Sivaloganathan Thanabalasingam, 32 ans, a bénéficié d'un arrêt des procédures le 6 avril dernier, après avoir été incarcéré pendant 56 mois, en attente d'un procès pour le meurtre non prémédité de sa femme, Anuja Baskaran. Le juge Alexandre Boucher a conclu qu'aucune circonstance exceptionnelle ne pouvait justifier un tel délai et il a ordonné l'arrêt des procédures en vertu de l'arrêt Jordan de la Cour suprême.

La Commission de l'immigration et du statut de réfugié a alors décrété l'expulsion du résident permanent, sous le motif de « grande criminalité » en raison de ses antécédents judiciaires en matière de violence conjugale.

En juillet, les autorités canadiennes ont renvoyé chez lui Sivaloganathan Thanabalasingam, sans attendre que les procédures d'appel du DPCP n'aboutissent.
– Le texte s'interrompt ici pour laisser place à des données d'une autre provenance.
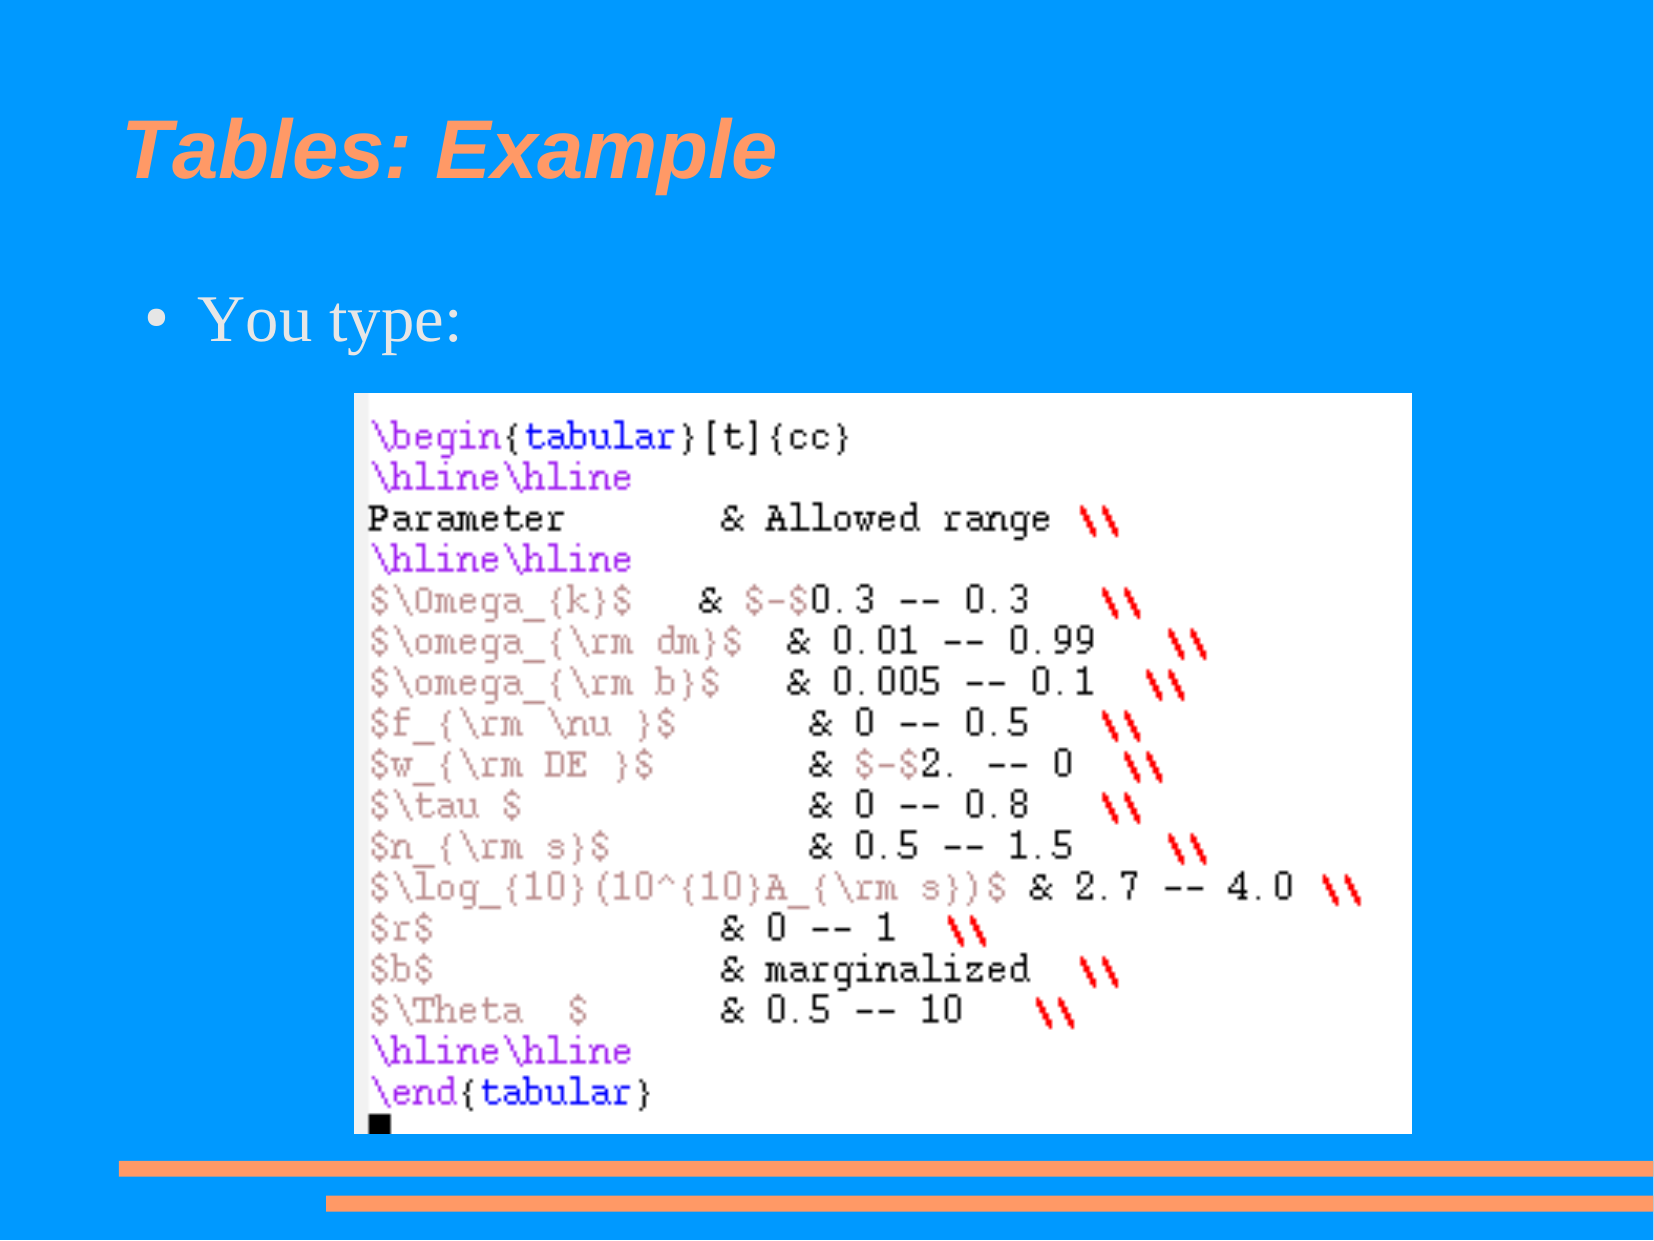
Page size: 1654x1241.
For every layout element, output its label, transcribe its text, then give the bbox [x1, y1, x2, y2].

picture [354, 393, 1412, 1134]
title Tables: Example [121, 46, 1534, 254]
list You type: [126, 282, 1303, 371]
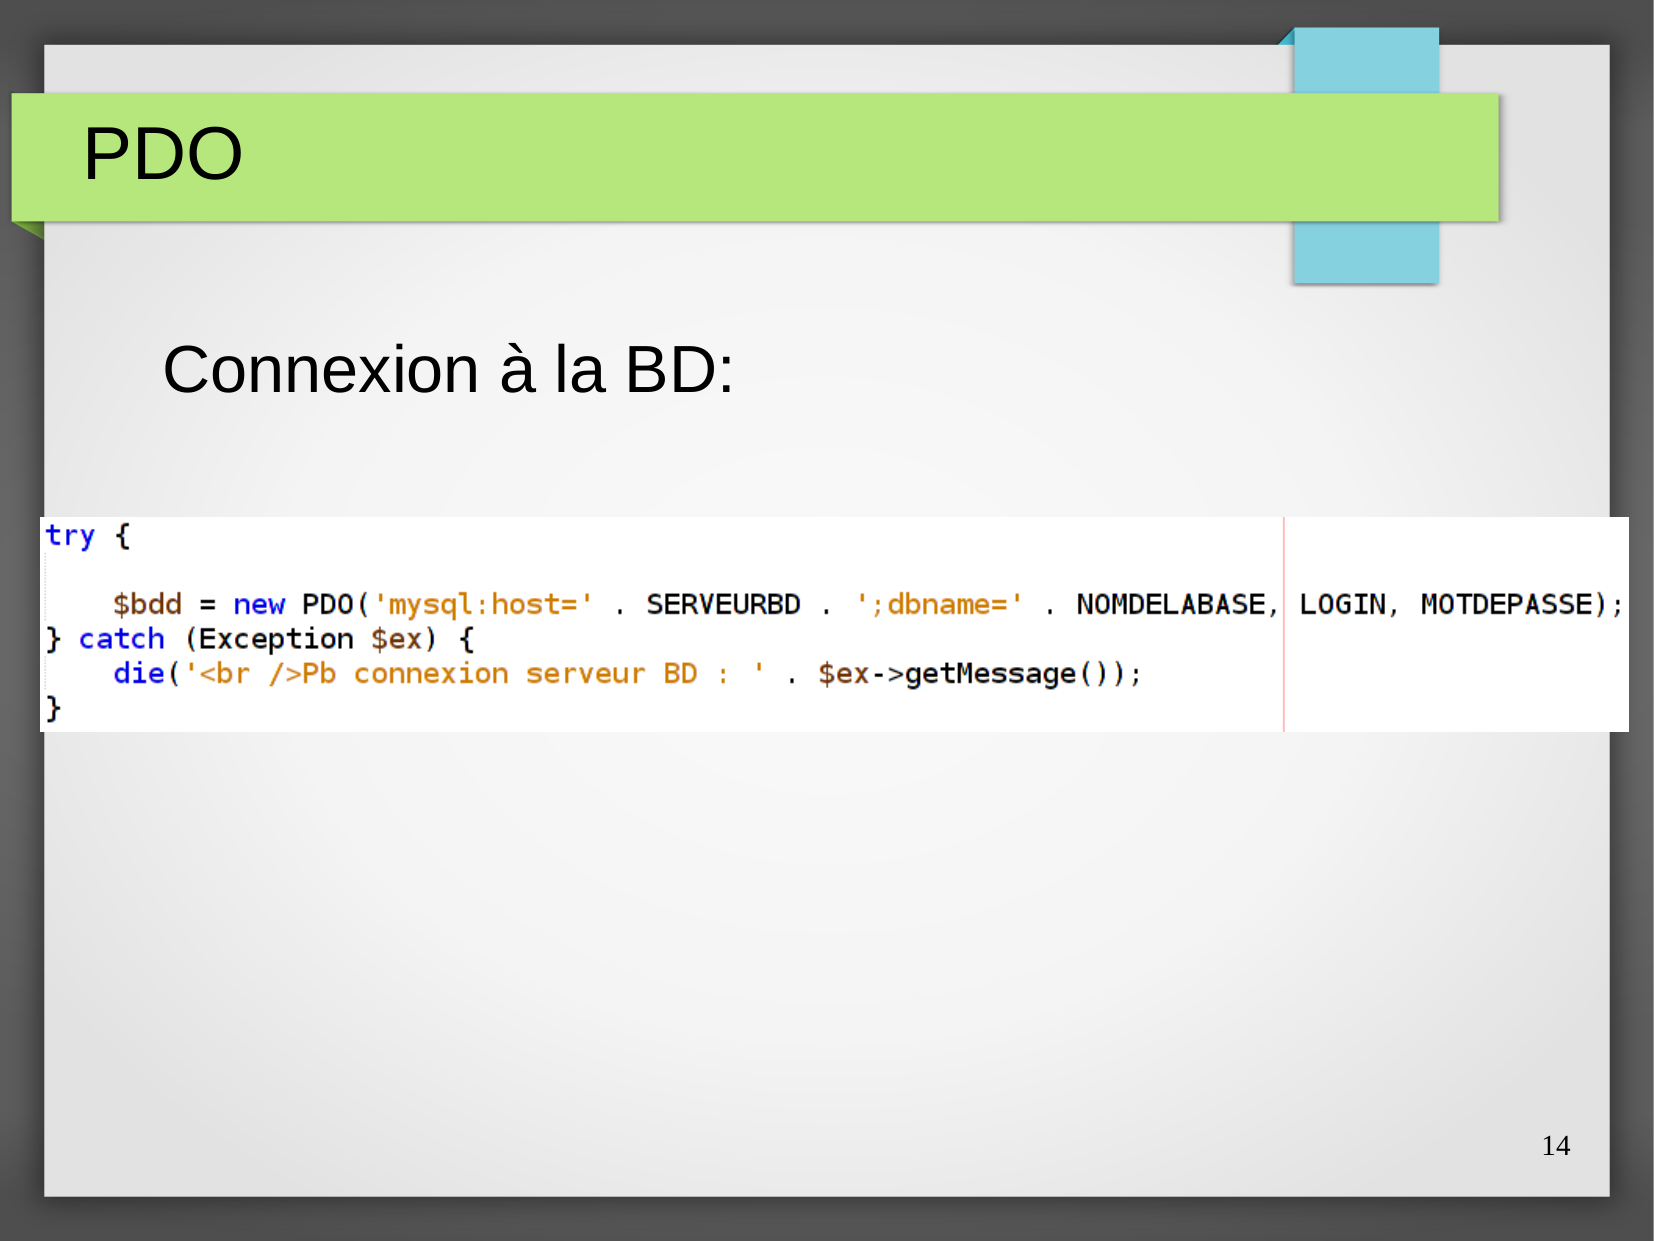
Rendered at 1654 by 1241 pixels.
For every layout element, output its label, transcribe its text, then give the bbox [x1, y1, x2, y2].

picture [0, 0, 1654, 1241]
text_box Connexion à la BD: [147, 324, 1565, 457]
title PDO [82, 94, 1264, 213]
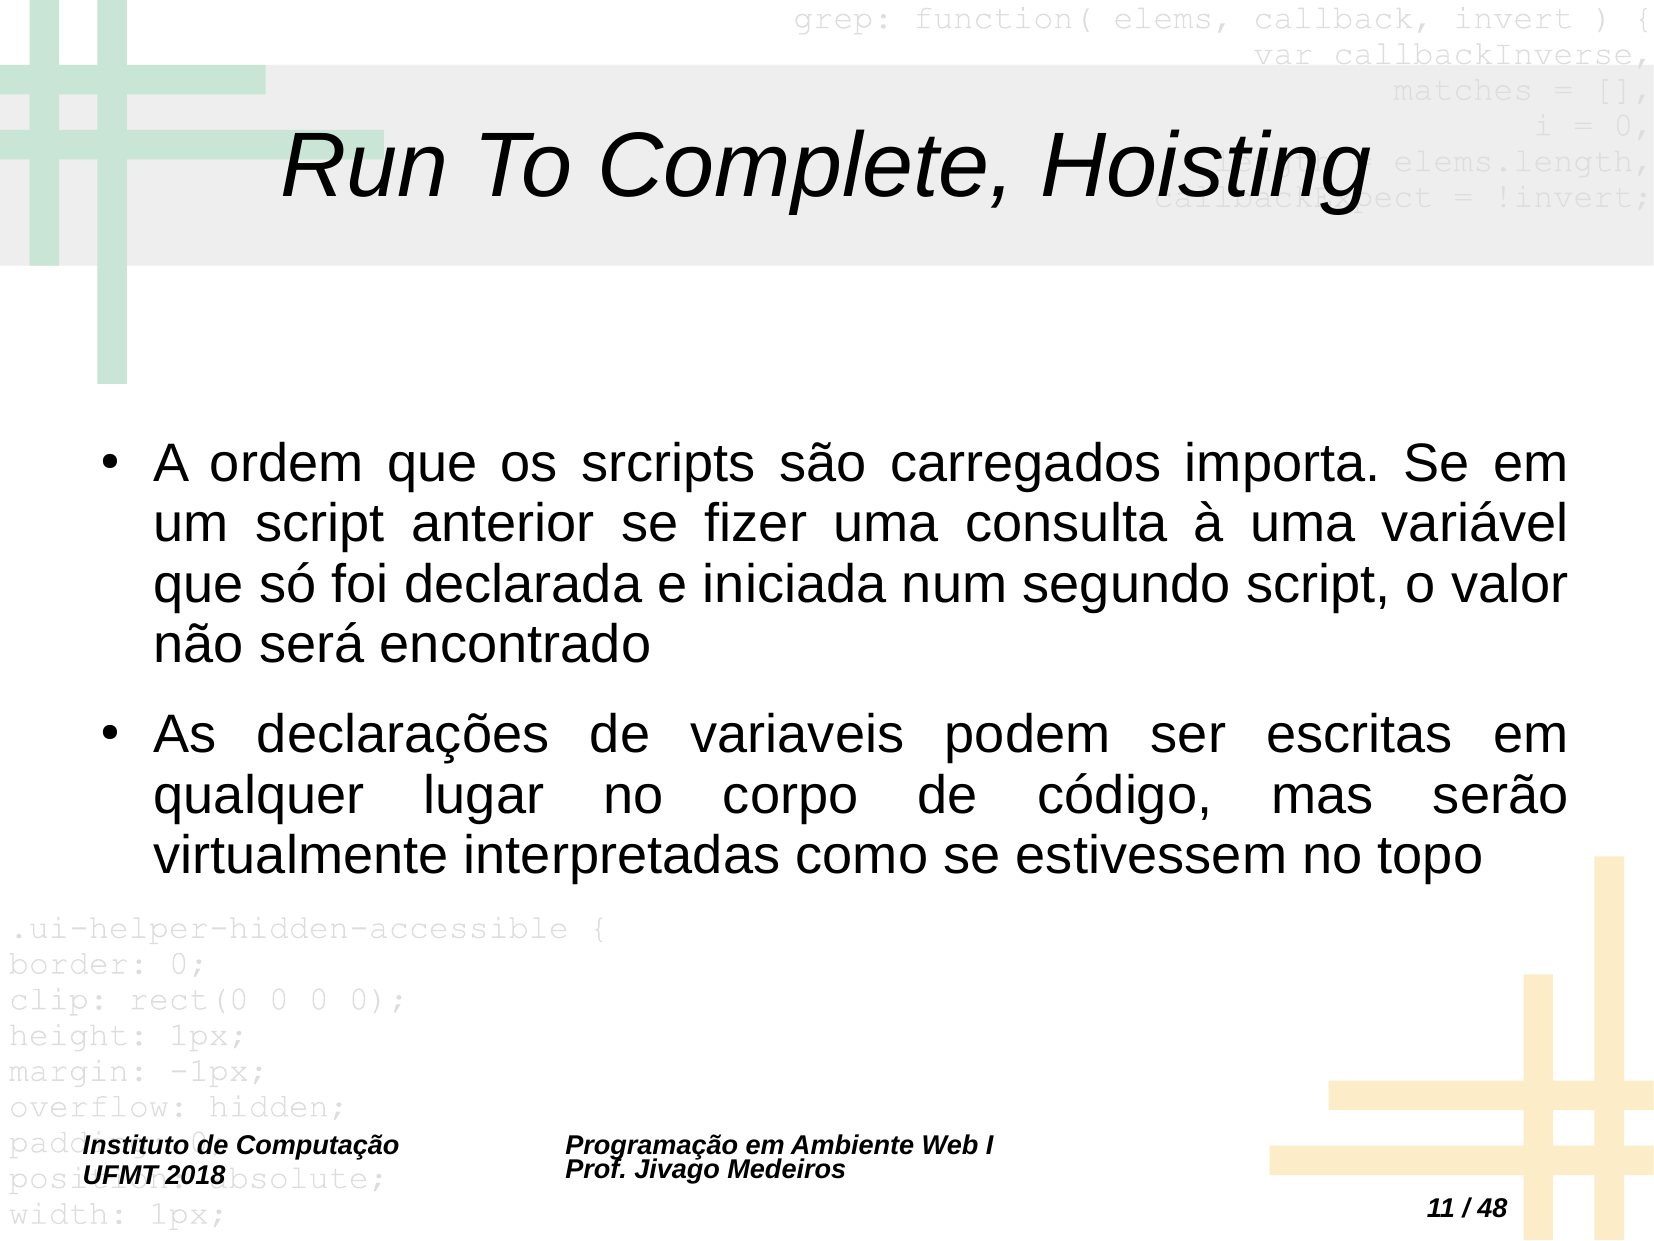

Elles affirmaient n'avoir aucun motif pour détenir l'expatrié.

Le Canada et le Sri Lanka n'ont aucune entente d'extradition et il est donc fort improbable que le gouvernement fédéral initie des démarches pour faire revenir le Sri Lankais, estime la Cour d'appel, dans une décision à quatre juges contre un. Les juges notent que la poursuite n'a aucun contrôle sur les autorités canadiennes.

L'appel est jugé « inutile » par la Cour d'appel qui le rejette.

La juge en chef est dissidente

« Une chose est certaine : le meurtre d'Anuja Baskaran ne peut pas être considéré ''inutile'' en raison d'une mauvaise décision bureaucratique », estime la juge en chef de la Cour d'appel, qui ne partage pas l'opinion de ses collègues.

Nicole Duval Hesler soutient que des circonstances exceptionnelles justifient les délais de près de cinq ans avant que l'accusé ne subisse son procès. Elle évoque notamment des « difficultés linguistiques » lors de l'enquête préliminaire et la maladie d'un avocat de la défense. Le juge Boucher « n'a pas bien appliqué les enseignements de Jordan », écrit-elle, en exprimant l'opinion que la Cour d'appel aurait dû ordonner un procès pour le Sri Lankais.

« Le cours de la justice a été contrecarré par la branche exécutive du gouvernement fédéral, dans ce dossier », conclut-elle, en précisant que cela ne doit pas empêcher la justice de poursuivre ses intérêts.

Le DPCP souhaite analyser la décision avant de déterminer s'il s'adressera la Cour suprême.